Peak plasma concentrations of hydroxybupropion occur approximately 7 hours following administration of VOXRA XL.
Erythrohydrobupropion cannot be measured in the plasma after a single dose of bupropion. The active metabolites are further metabolised to inactive metabolites and excreted in the urine.
In vitro studies indicate that bupropion is metabolised to its major active metabolite hydroxybupropion primarily by CYP2B6, while cytochrome P450s are not involved in the formation of threohydrobupropion (see section 4.5).
Bupropion and hydroxybupropion are both relatively weak competitive inhibitors of the CYP2D6 isoenzyme with Ki values of 21 and 13,3 μM, respectively. In human volunteers known to be extensive metabolisers of the CYP2D6 isoenzyme, co-administration of bupropion and desipramine has resulted in 2- and 5-fold increases in the Cmax and AUC, respectively, of desipramine. This effect was present for at least 7 days after the last dose of bupropion. Since bupropion is not metabolised by the CYP2D6 pathway, desipramine is not anticipated to affect the pharmacokinetics of bupropion. Caution is advised when bupropion is administered with substrates for the CYP2D6 pathway (see section 4.5.). In humans, there is no evidence of enzyme induction of bupropion or hydroxybupropion in volunteers or patients receiving recommended doses of bupropion for 10 to 45 days.
Following oral administration of 200 mg of 14C-bupropion in humans, 87% and 10% of the radioactive dose were recovered in the urine and faeces, respectively. The fraction of the dose of bupropion excreted unchanged was only 0,5%, a finding consistent with the extensive metabolism of bupropion. Less than 10% of this 14C dose was accounted for in the urine as active metabolites.
The mean apparent clearance following oral administration of bupropion is approximately 200 l/hr and the mean elimination half-life of bupropion is approximately 20 hours.
The elimination half-life of hydroxybupropion is approximately 20 hours and its area under the plasma drug concentration versus time curve (AUC) at steady state is approximately 17 times that of bupropion. The elimination half-lives for threohydrobupropion and erythrohydrobupropion are longer (37 and 33 hours, respectively) and steady-state AUC values are 8 and 1,6 times higher than that of bupropion, respectively.
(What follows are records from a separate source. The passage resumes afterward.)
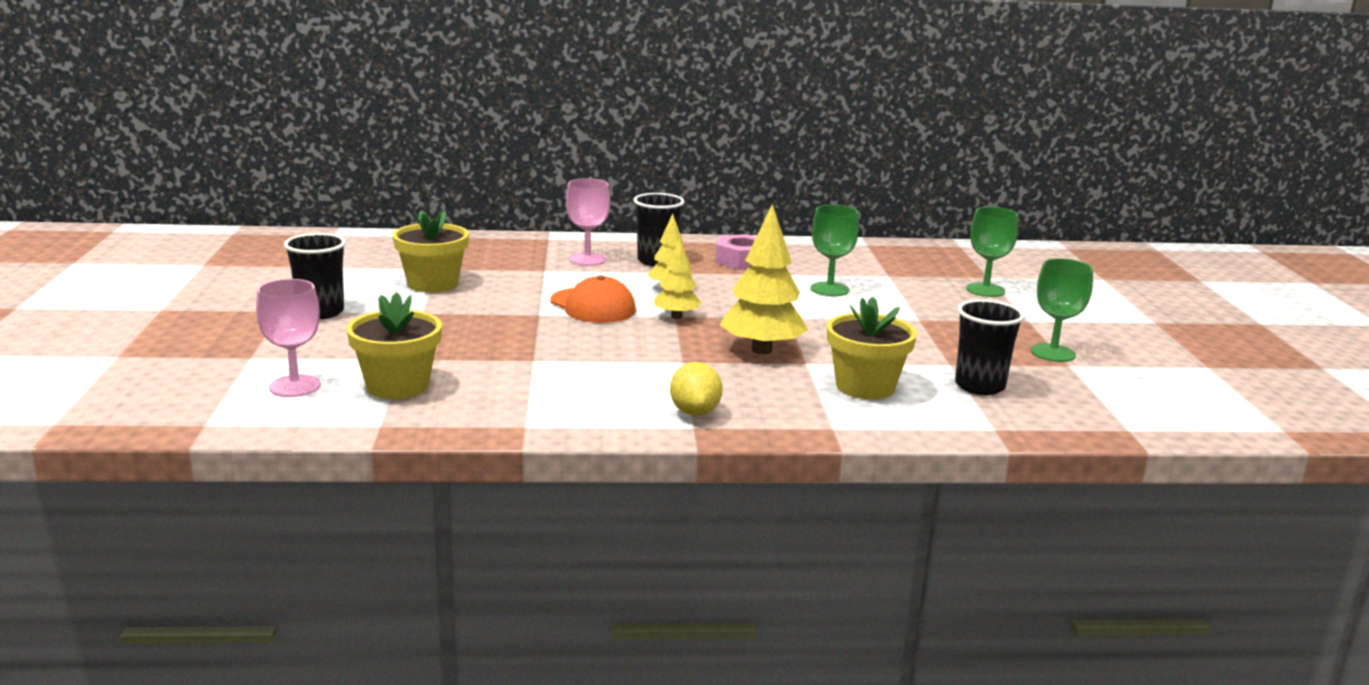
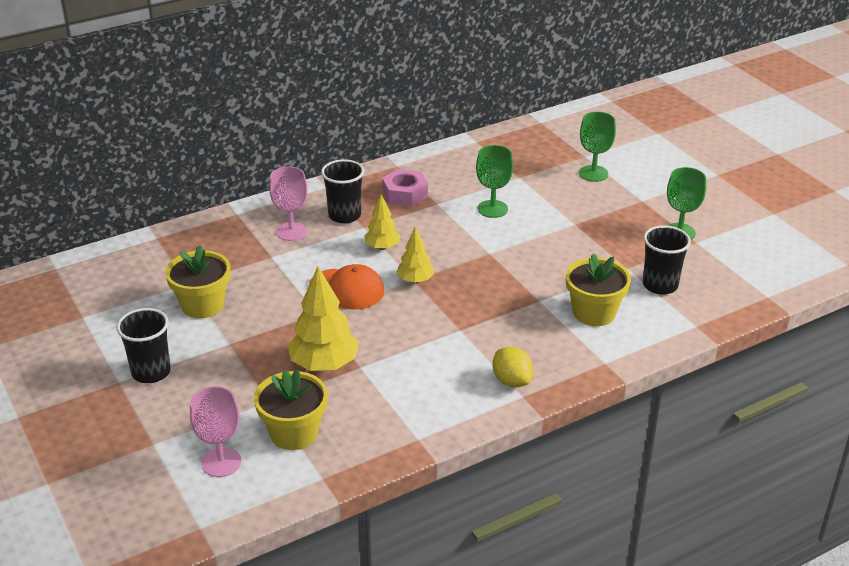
camera: 25 degrees left, 15 degrees up
yellow tree [720,203,808,354] -> yellow tree moved to [288,266,359,371]

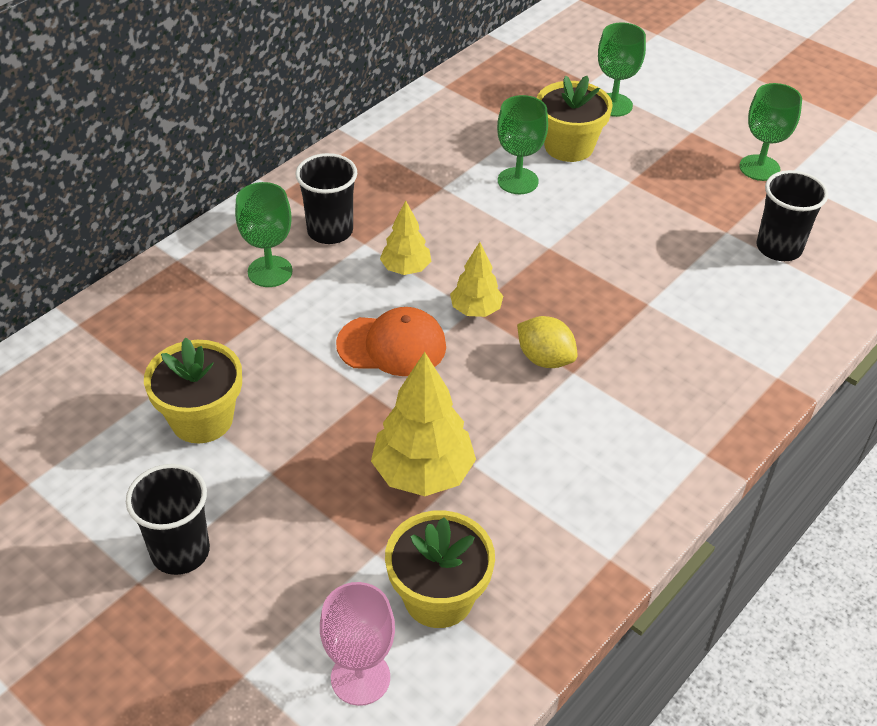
camera: 20 degrees left, 10 degrees up
pink goblet [269,166,308,241] -> green goblet [235,182,293,287]
pink nut [382,169,428,207] -> none
yellow lemon [493,347,533,387] -> yellow lemon moved to [517,316,578,368]
yellow flower pot [566,253,631,326] -> yellow flower pot moved to [537,76,613,162]

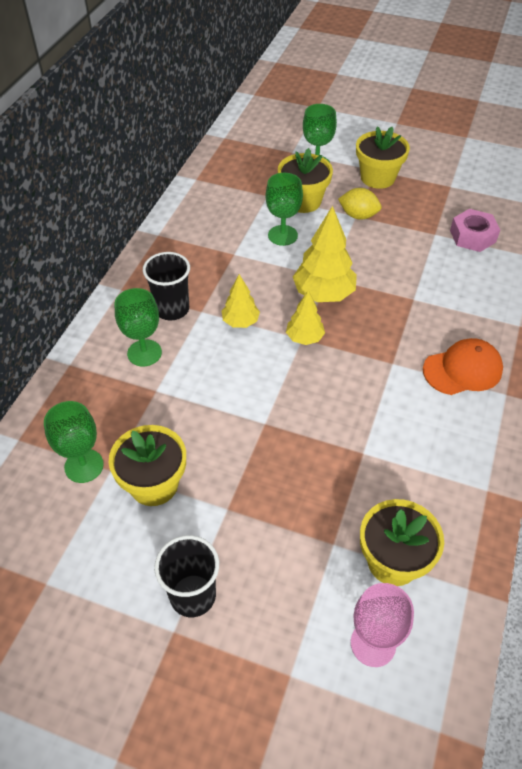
camera: 20 degrees left, 5 degrees up
orange cap [336,307,446,376] -> orange cap moved to [423,338,503,395]
yellow tree [371,352,476,496] -> yellow tree moved to [293,206,357,302]
yellow lemon [517,316,578,368] -> yellow lemon moved to [338,188,381,220]
green goblet [739,83,802,181] -> green goblet moved to [44,401,104,483]
black cup [756,170,828,261] -> pink nut [450,209,500,252]
none -> yellow flower pot [356,126,410,189]

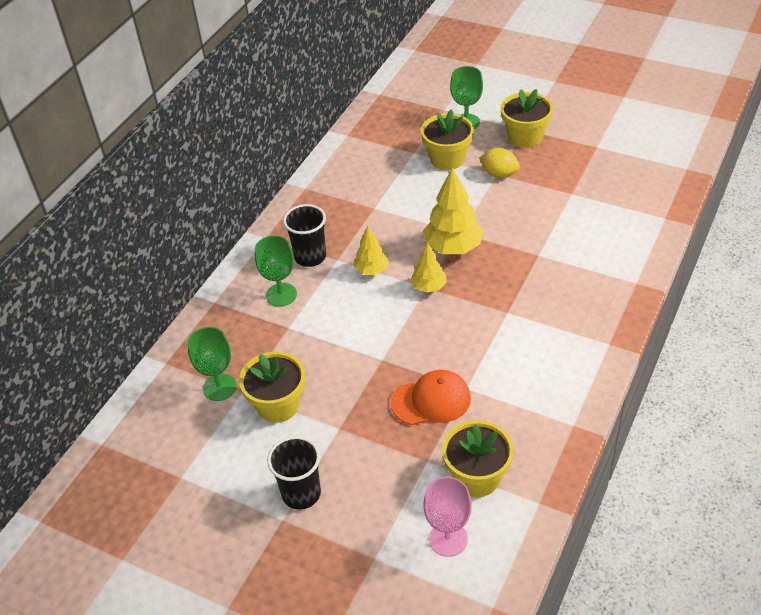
camera: 10 degrees right, 5 degrees down
green goblet [266,173,303,246] -> none
orange cap [423,338,503,395] -> orange cap moved to [391,370,471,425]
pink nut [450,209,500,252] -> none

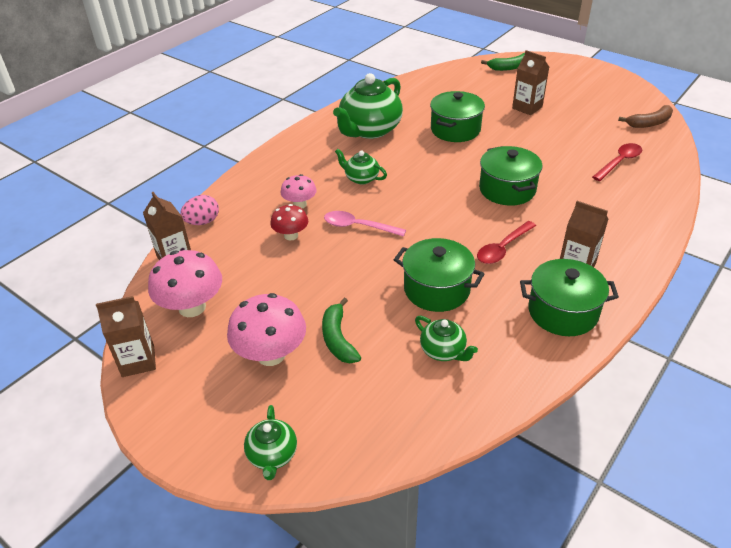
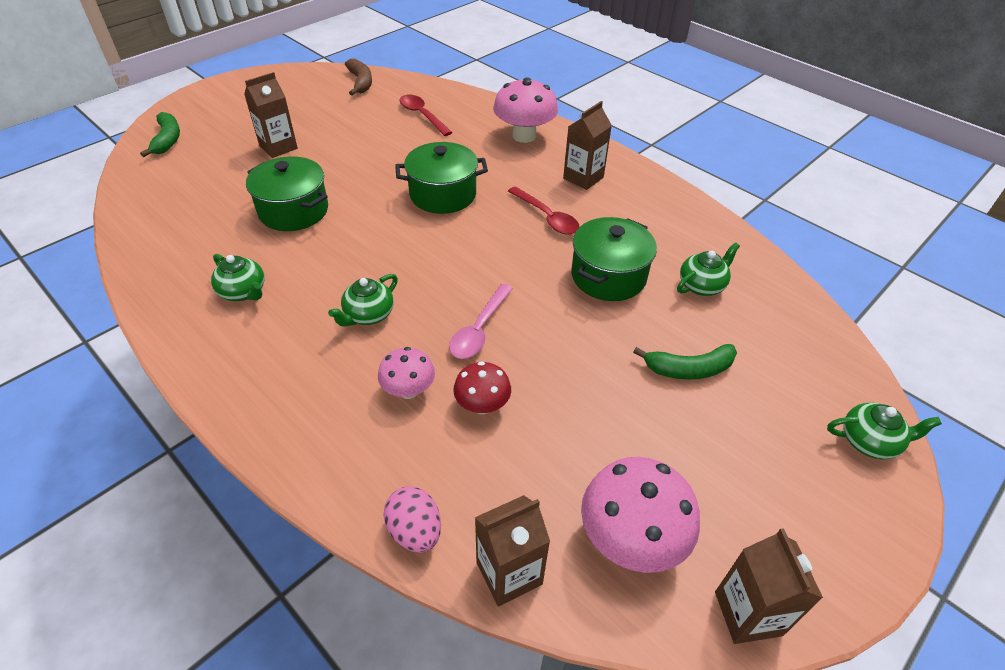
camera: 85 degrees left, 5 degrees up
pink mushroom [227,293,306,366] -> pink mushroom moved to [493,77,558,143]
green teapot [333,73,403,139] -> green teapot [211,254,264,301], size x0.50
green pot [520,259,619,336] -> none

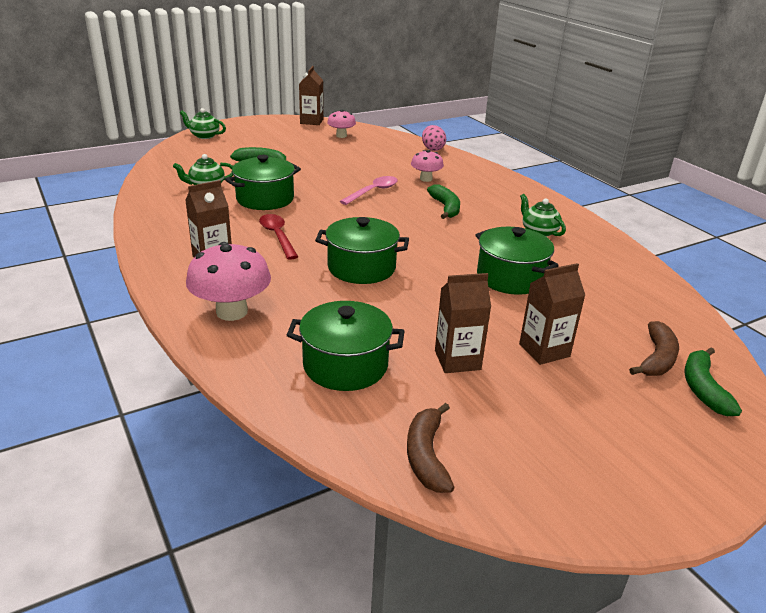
camera: 165 degrees left, 15 degrees down
green teapot [328,274,398,327] -> green banana [427,184,460,219]
red spoon [399,95,453,136] -> green pot [287,301,405,391]
red mushroom [453,361,511,414] -> none
brown carton [475,495,550,607] -> brown carton moved to [435,273,491,373]
pink mushroom [581,457,700,573] -> pink mushroom [327,109,356,138], size x0.59
none -> brown banana [629,321,679,376]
Steady state for bupropion and its metabolites is reached within 8 days.
Pharmacokinetic studies in the elderly have shown variable results. A single dose study showed that the pharmacokinetics of bupropion and its metabolites in the elderly do not differ from those in the younger adults. Another pharmacokinetic study, single and multiple doses, has suggested that accumulation of bupropion and its metabolites may occur to a greater extent in the elderly. Clinical experience has not identified differences in tolerability between elderly and younger patients, but greater sensitivity in older patients cannot be ruled out.
The elimination of bupropion and its major metabolites may be reduced by impaired renal function (see section 4.4).
The pharmacokinetics of bupropion and its active metabolites were not statistically significantly different in patients with mild cirrhosis (Child- Pugh grade A, range 5-6) when compared to healthy volunteers, although more variability was observed between individual patients. For patients with moderate to severe hepatic cirrhosis (Child Pugh grades B & C, range 7-13), a single dose of bupropion produced a Cmax and AUC that were substantially increased (mean difference approximately 70% and 3-fold, respectively) and more variable when compared to the values in healthy volunteers; the mean half-life was also longer (by approximately 40%). For the metabolites, the mean Cmax was lower (by approximately 30 to 70%), the mean AUC tended to be higher (by approximately 30 to 50%), the median Tmax was later (by approximately 20 hrs), and the mean half-lives were longer (by approximately 2 to 4-fold) than in healthy volunteers (see section 4.3).